Morsi as President - A Positive Step for the Revolution
The ushering of Mohamad Morsi as the new elected President of Egypt, is certainly of some hope to many in Egypt. He represents a break from the old regime and is certainly seen as a far better alternative than Ahmad Shafiq, a man who profited in position and wealth from the former regime. It would be of no surprise that SCAF were quietly hoping Shafiq, a man of their era and mentality, would come in to power. Alas, for them, it did not materialise that way, but they are still important players in this political game.
Morsi may have won by 51.7% of the votes, but he comes into a position that is largely undefined. SCAF's ace in the hole, the dissolving of parliament was quickly summed up in the constitutional court. As a result, the parliamentary constitutional committee is currently disbanded and the constitution, including the powers of the president, are largely in the hands of SCAF. In addition, SCAF holds a veto to any part of the constitution that may be drafted.
No wonder you have people arguing, that whilst Morsi has the title, there is no real power for him to wield. Morsi or the Muslim Brotherhood are unlikely to challenge SCAF overtly either. Unlike the revolutionaries, who have no qualms in disturbing the masses with the instability of protests, the Muslim Brotherhood are now dependant on the support of the masses. Egyptians at large seem to desire stability more than anything else at this moment and to be able to live a normal life. As a result, Morsi and the Muslim Brotherhood may negotiate with SCAF, rather than favour direct action as a standard rule.
The reason why this is situation is unpleasant for those who started the revolution, is that the revolution was not about simple principles of voting and political struggles, that it has dwindled into now. The revolution was about social justice and freedom and some revolutionaries feel that the Muslim Brotherhood have hijacked their revolution.
However, for the revolutionaries who are not happy with either SCAF or the Muslim Brotherhood, this is still an opportune time. Recent political results of the revolution are not surprising, given the two main vanguards that have dominated Egypt's 40 year history have come up on top in the elections. However, Morsi as president is still a win for the revolution. Now is the time in which the revolutionaries can advocate and seed their ideas into the masses. They can grow their ranks and become more organised and it can be a golden time for them.

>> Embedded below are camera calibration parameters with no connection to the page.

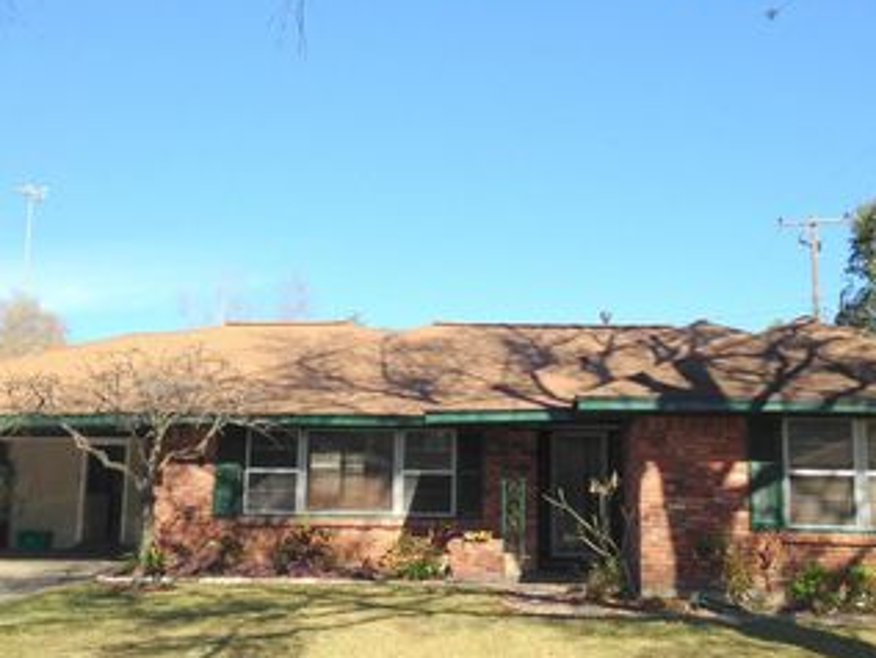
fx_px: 1316
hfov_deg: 36.8
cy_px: 314
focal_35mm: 52
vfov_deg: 28.0
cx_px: 470
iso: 64
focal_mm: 4.12
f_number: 2.4
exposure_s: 1/1506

This can only be a good thing for Egypt. It will undoubtedly create more of a political "buyer's market" for the Egyptian people and this can only create more accountability across the board.
Despite all of this, Morsi as president is not completely powerless. By his very presence and his words, he is able to affect the change that is necessary. He is still the President of Egypt. A title that still holds some of awe. Although he has resigned from his position in the Muslim Brotherhood, he will be seen by many of their members as their man. Egyptians also seem willing to get behind Morsi in a bid for normality and stability. By the mere fact that Morsi has been elected president and there have been no riots or demostrations, has caused the Egyptian stock market to rocket up by 7.6%. SCAF has already lost alot of support since the exiting of Mubarak, despite initially being celebrated. The masses have increasingly seen SCAF as the saboteur of the revolution. Even the minority who clinged to ex-regime members like Shafiq, will lose interest in SCAF and their ilk, as their lives become more comfortable and profitable. SCAF will increasingly become more isolated from political life.
It may be some time before presidential powers will be defined, but Morsi's influence should not be underestimated. He may have been described as the Brotherhood's Plan B, but for now it seems he is the man that Egypt needs. Time will be a testament to that.
As for the revolution, only the naive would think that it has come to a close, for better or worse. The freedom to continue to advocate and push for social justice has never been so certain and there is still alot to fight for in the coming years.